The National Institute of Mental Health (NIMH) reports that over 17 million Americans, or about 7 percent of the population, suffered “at least one major depressive episode” during 2017. Anxiety, which frequently overlaps with depression, is even more prevalent in the United States. According to the Anxiety and Depression Association of America (ADAA), roughly 40 million Americans — nearly one-fifth of the U.S. population — will “experience an anxiety disorder in any given year.”
Unfortunately, these numbers have climbed even higher during 2020, reflecting the devastating toll that the coronavirus pandemic is taking on the nation’s mental health, let alone the mental health of the world as a whole. In fact, according to a report on the current state of mental health in the United States, “Even before COVID-19, the prevalence of mental illness among adults was increasing.” Sadly, children and teenagers have been among those hardest hit, with the CDC reporting that, from April through October of 2020, “the proportion of mental health-related [emergency department] visits for children aged 5 to 11 and 12 to 17 years increased approximately 24 percent and 31 percent” when compared to the previous year.
The data makes it painfully clear — not only is COVID-19 causing millions of deaths and cases of physical illness, it’s also causing profound harm to the nation’s emotional and mental health. As those affected struggle to cope, many have turned toward therapists and counselors, spurring a surge in demand for online therapy. And while the long-term effects of this mental health crisis will only become apparent with time, one impact is already obvious — Americans are increasingly aware of the importance of mental health. We hope that during these difficult times, this guide to managing pandemic stress will help to provide you with insight about COVID-related depression and anxiety, so that you can take steps to protect and maintain good mental health.
How Does a Pandemic Like Coronavirus Negatively Affect Mental Health?

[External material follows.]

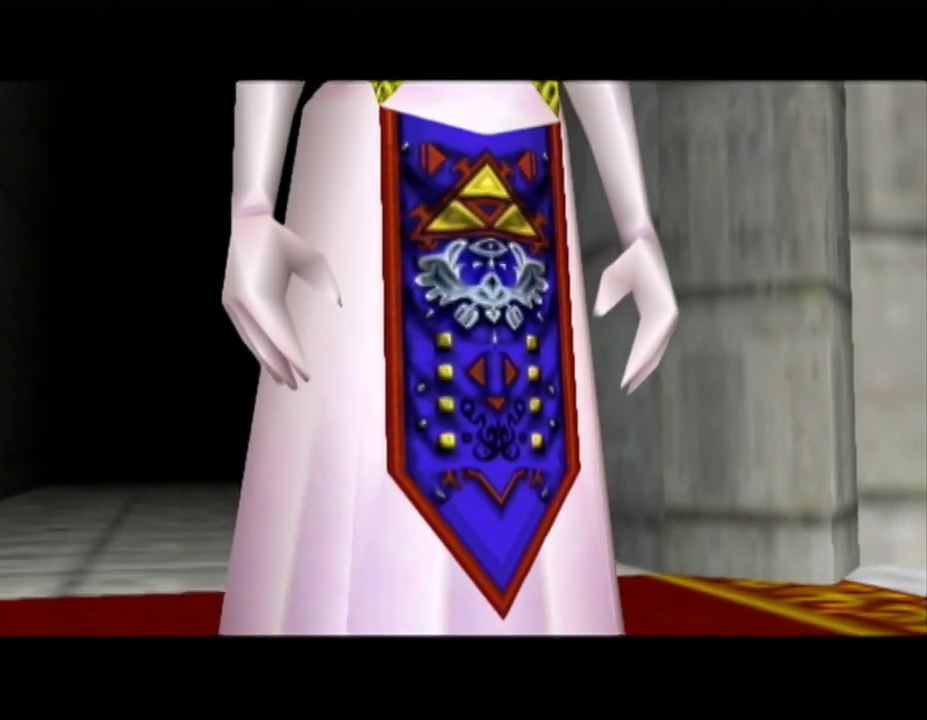
{"buttons": ["A"], "left_stick": "center", "right_stick": "center", "events": [[17, "B", "up"], [50, "A", "down"], [117, "A", "up"], [117, "B", "down"], [167, "A", "down"], [200, "B", "up"], [233, "A", "up"], [300, "A", "down"], [300, "B", "down"], [383, "A", "up"], [450, "A", "down"], [450, "B", "up"]]}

Reported cases of anxiety about the pandemic are skyrocketing, particularly among the nation’s young adults. Likewise, the coronavirus crisis has “tripled the rate of depression in U.S. adults in all demographic groups.” According to JAMA research, that spike is “higher than…[any] recorded after previous mass traumatic events,” including the World Trade Center attacks of September 11, 2001.
In addition to anxiety and depression, COVID-19 has also fueled surges in the prevalence rate of eating disorders, substance abuse disorders, and potentially, even suicides, though researchers have acknowledged the need for more data on the latter. Scientists believe that these trends could have serious long-term ramifications for the nation’s mental wellbeing — especially when layered with the grief, trauma, and financial instability wrought by the pandemic.
What Are the Signs and Symptoms of Coronavirus Anxiety?
Examples of anxiety disorders include panic disorder, which is characterized by panic attacks; agoraphobia, which is the fear of being vulnerable or endangered in a public space; and generalized anxiety disorder (GAD), which may cause the following signs or symptoms:
- Excessive sweating
- Panic attacks (anxiety attacks)
- Racing thoughts
- Severe, intense stress
What Are the Signs and Symptoms of Coronavirus Depression?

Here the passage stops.